Inni o Marii
Franke Róża
Dziś z perspektywy czasu trudno mi w pamięci wyłonić obraz relacji z Marią na płaszczyźnie zawodowej. W żarskim PSS zatrudniłam się będąc młodą dziewczyną w jednym ze sklepów. Prezesem PSS był wówczas Edward Gepart. Maria pracowała wówczas w księgowości. Potem przeszłam do firmy ,RUCH”, gdy ponownie wróciłam do PSS, Maria już tam nie pracowała.

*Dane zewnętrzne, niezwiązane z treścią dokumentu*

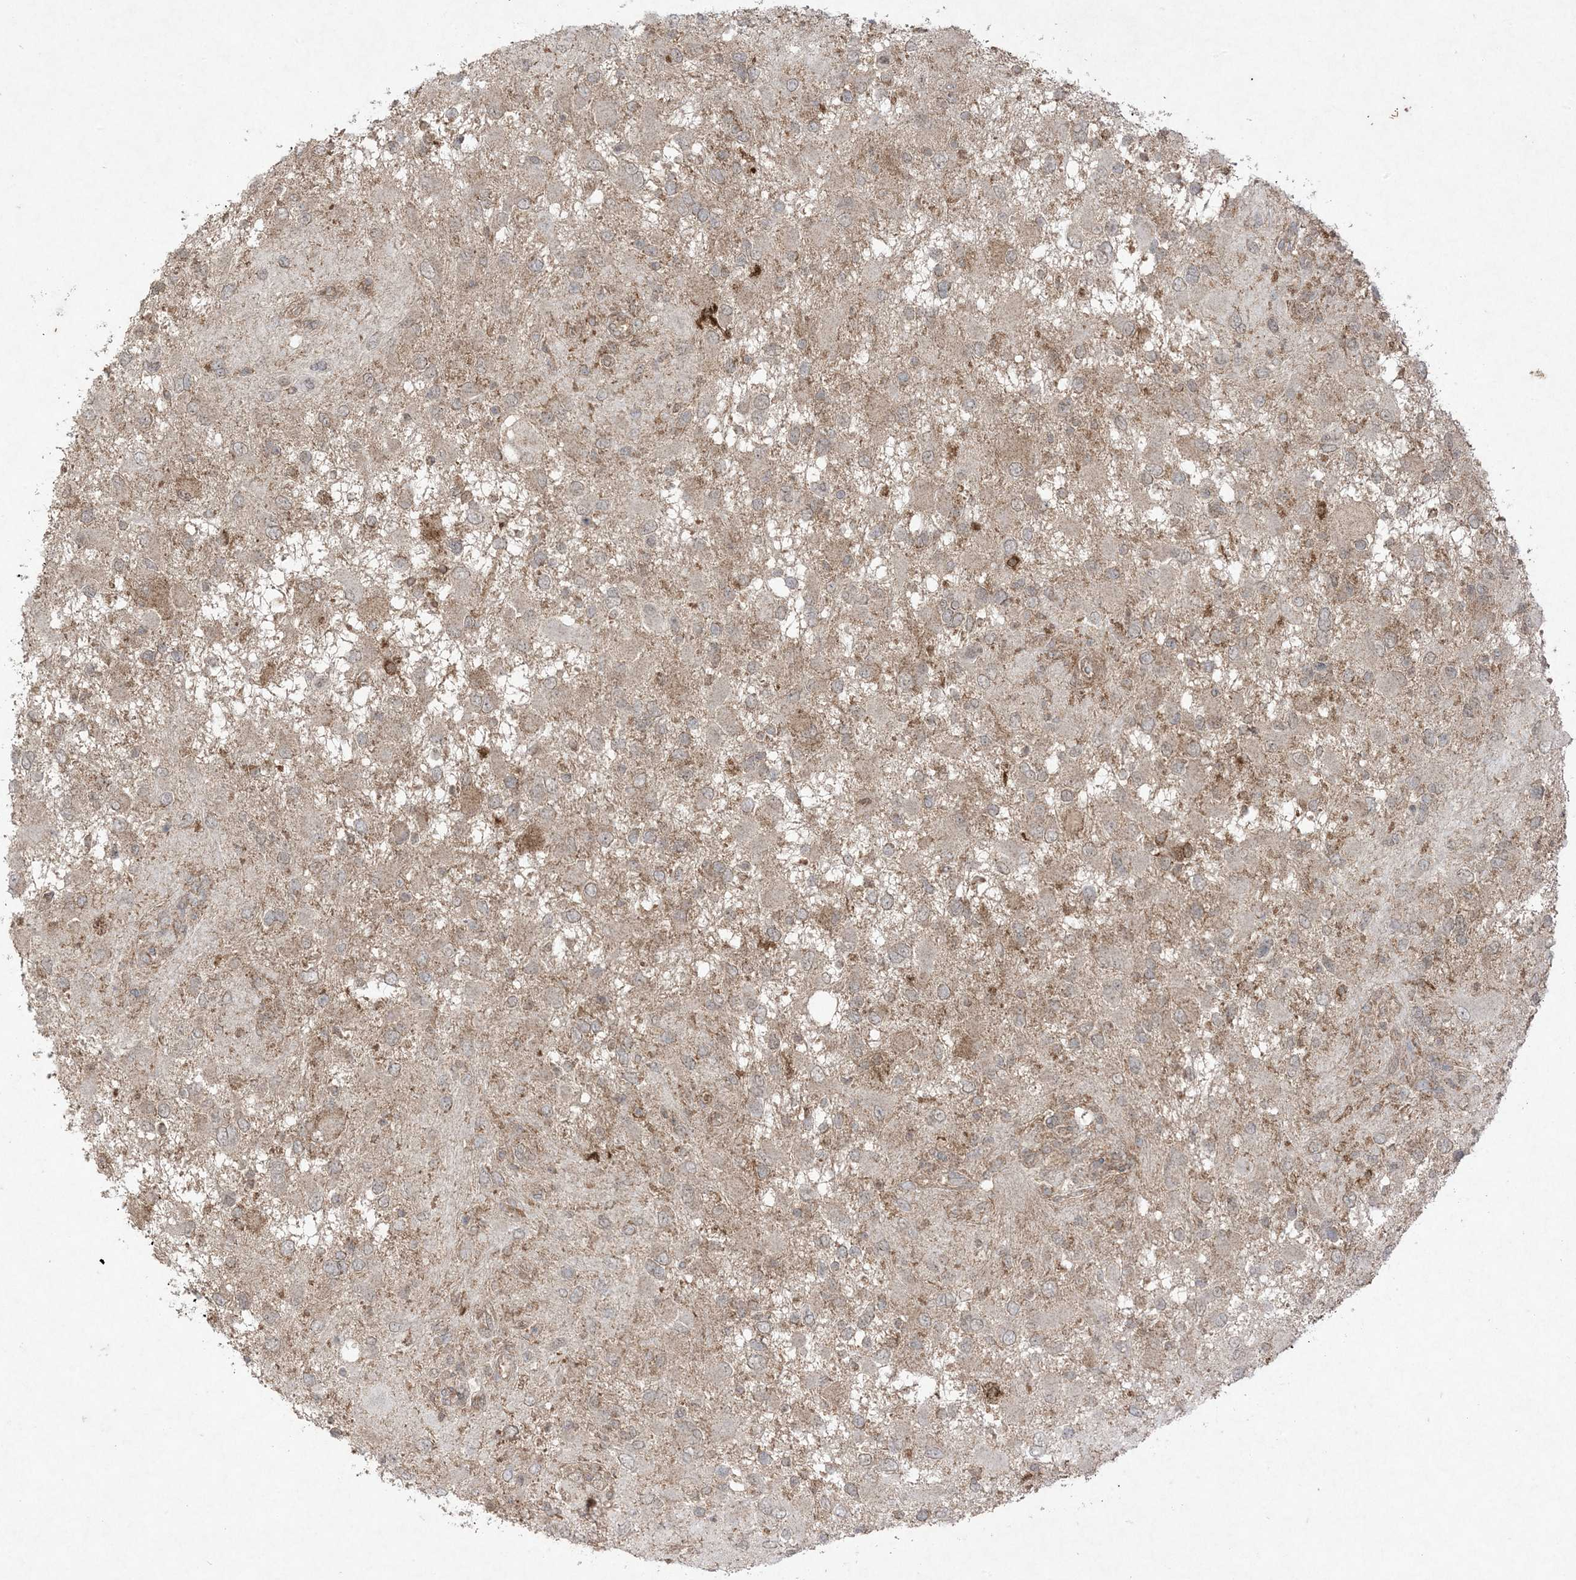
{"staining": {"intensity": "weak", "quantity": "25%-75%", "location": "cytoplasmic/membranous"}, "tissue": "glioma", "cell_type": "Tumor cells", "image_type": "cancer", "snomed": [{"axis": "morphology", "description": "Glioma, malignant, High grade"}, {"axis": "topography", "description": "Brain"}], "caption": "Malignant high-grade glioma stained with immunohistochemistry shows weak cytoplasmic/membranous expression in about 25%-75% of tumor cells.", "gene": "UBE2C", "patient": {"sex": "male", "age": 53}}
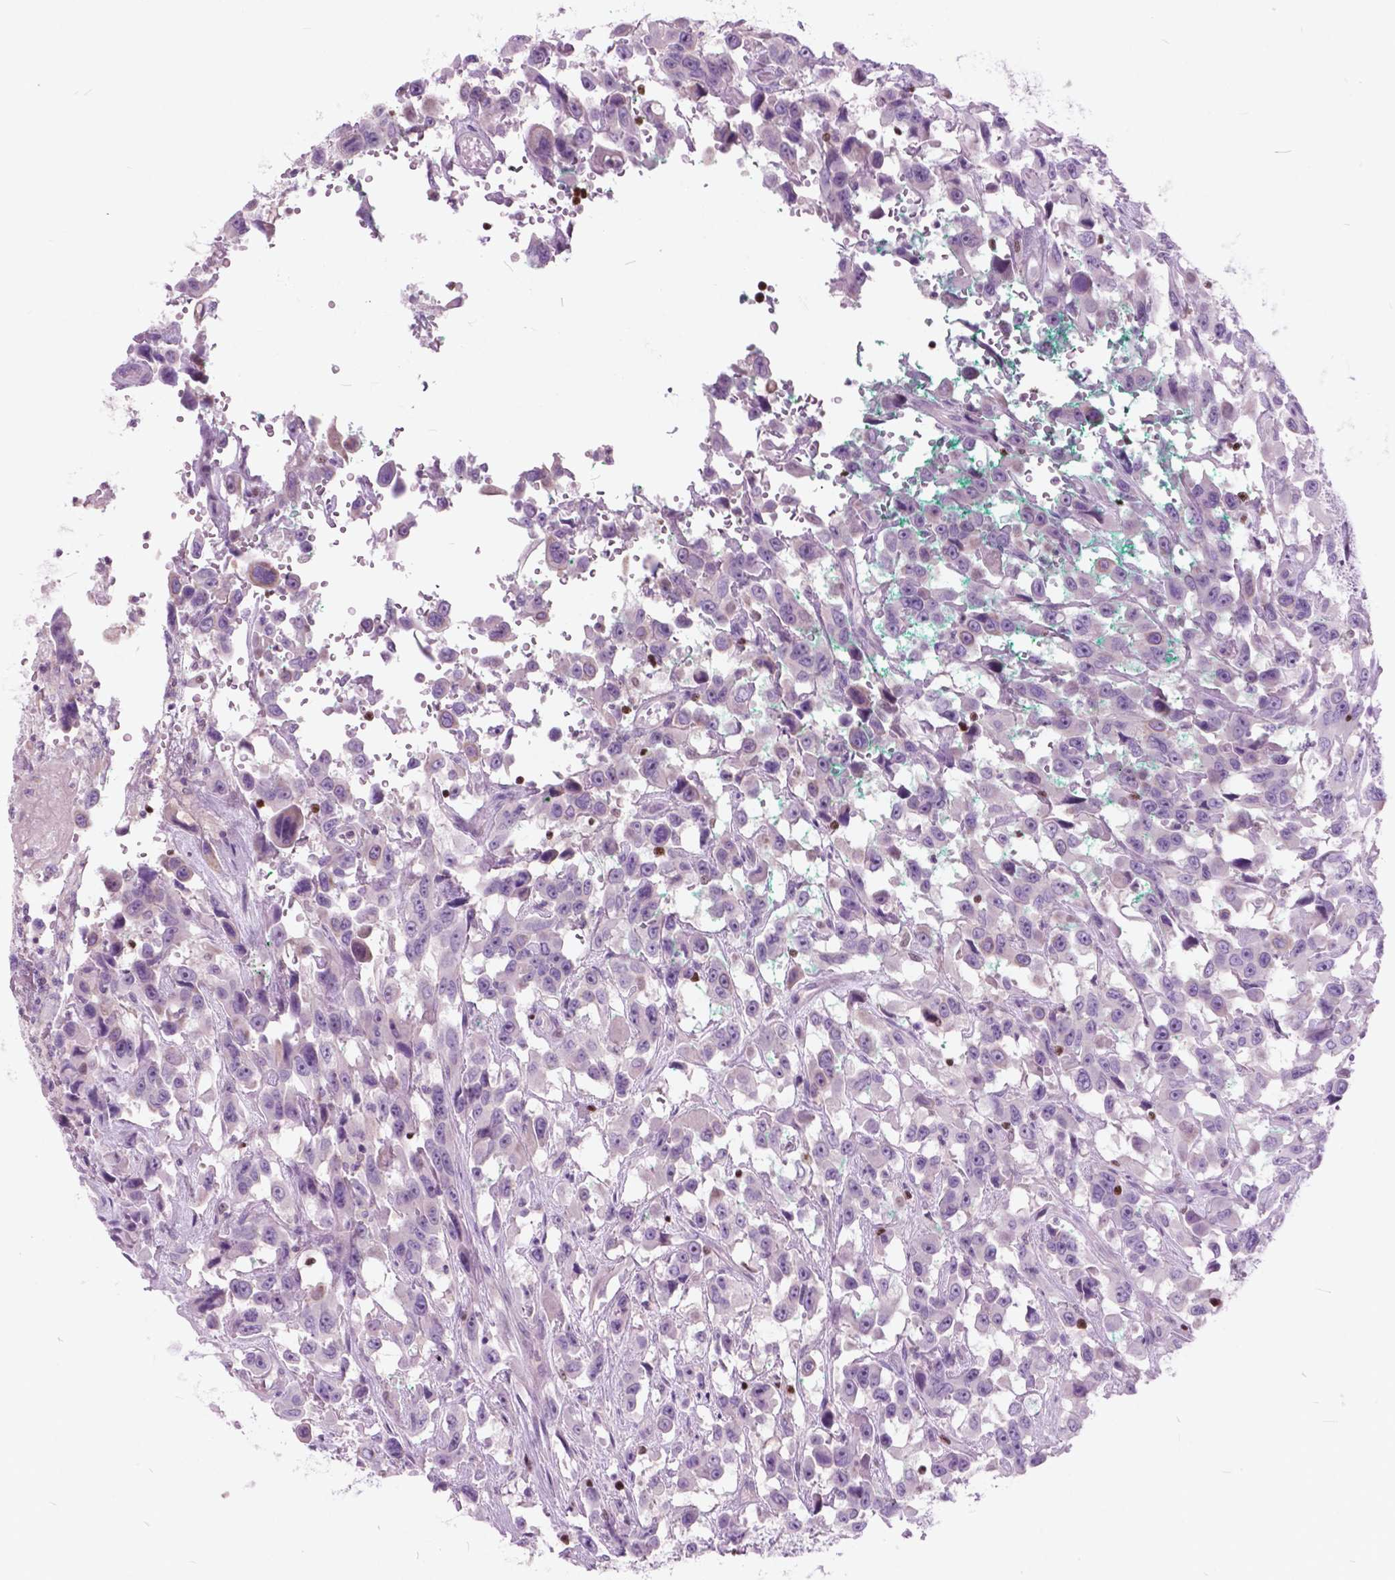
{"staining": {"intensity": "negative", "quantity": "none", "location": "none"}, "tissue": "urothelial cancer", "cell_type": "Tumor cells", "image_type": "cancer", "snomed": [{"axis": "morphology", "description": "Urothelial carcinoma, High grade"}, {"axis": "topography", "description": "Urinary bladder"}], "caption": "Immunohistochemistry (IHC) micrograph of urothelial cancer stained for a protein (brown), which shows no staining in tumor cells.", "gene": "SP140", "patient": {"sex": "male", "age": 53}}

Byliśmy jednak członkami koła Stronnictwa Demokratycznego w latach 60.tych. Zebrania nas zbliżyły. Była fajną koleżanką. Konkretną w swych wypowiedziach, bowiem nie tolerowała tzw. pustego gadania. To wielu członkom imponowało. Logika w jej wypowiedziach była sposobem przetwarzania myśli w słowa. Organizacja rekomendowała ją do wyborów na radną do Wojewódzkiej Rady Narodowej i w swym okręgu wyborczym wygrała, pokonując kandydatów wystawionych przez partię określaną jako przywódczą narodu. Była na tzw.miejscu mandatowym, ja również byłam na liście ale na dalszej pozycji, zwanej niemandatowej. Dziś są inne formy wyborów, ale warto to przypomnieć. To był duży sukces naszego Stronnictwa Demokratycznego jak i zapewne jej samej. Pamiętam jak świętowaliśmy to w skromnych progach siedziby SD w Żarach przy ul. Ogrodowej. Organizatorem spotkania był ówczesny przewodniczący koła Leszek Werstler. Maria była wówczas śliczną dziewczyną i taką zawsze w mej pamięci pozostanie.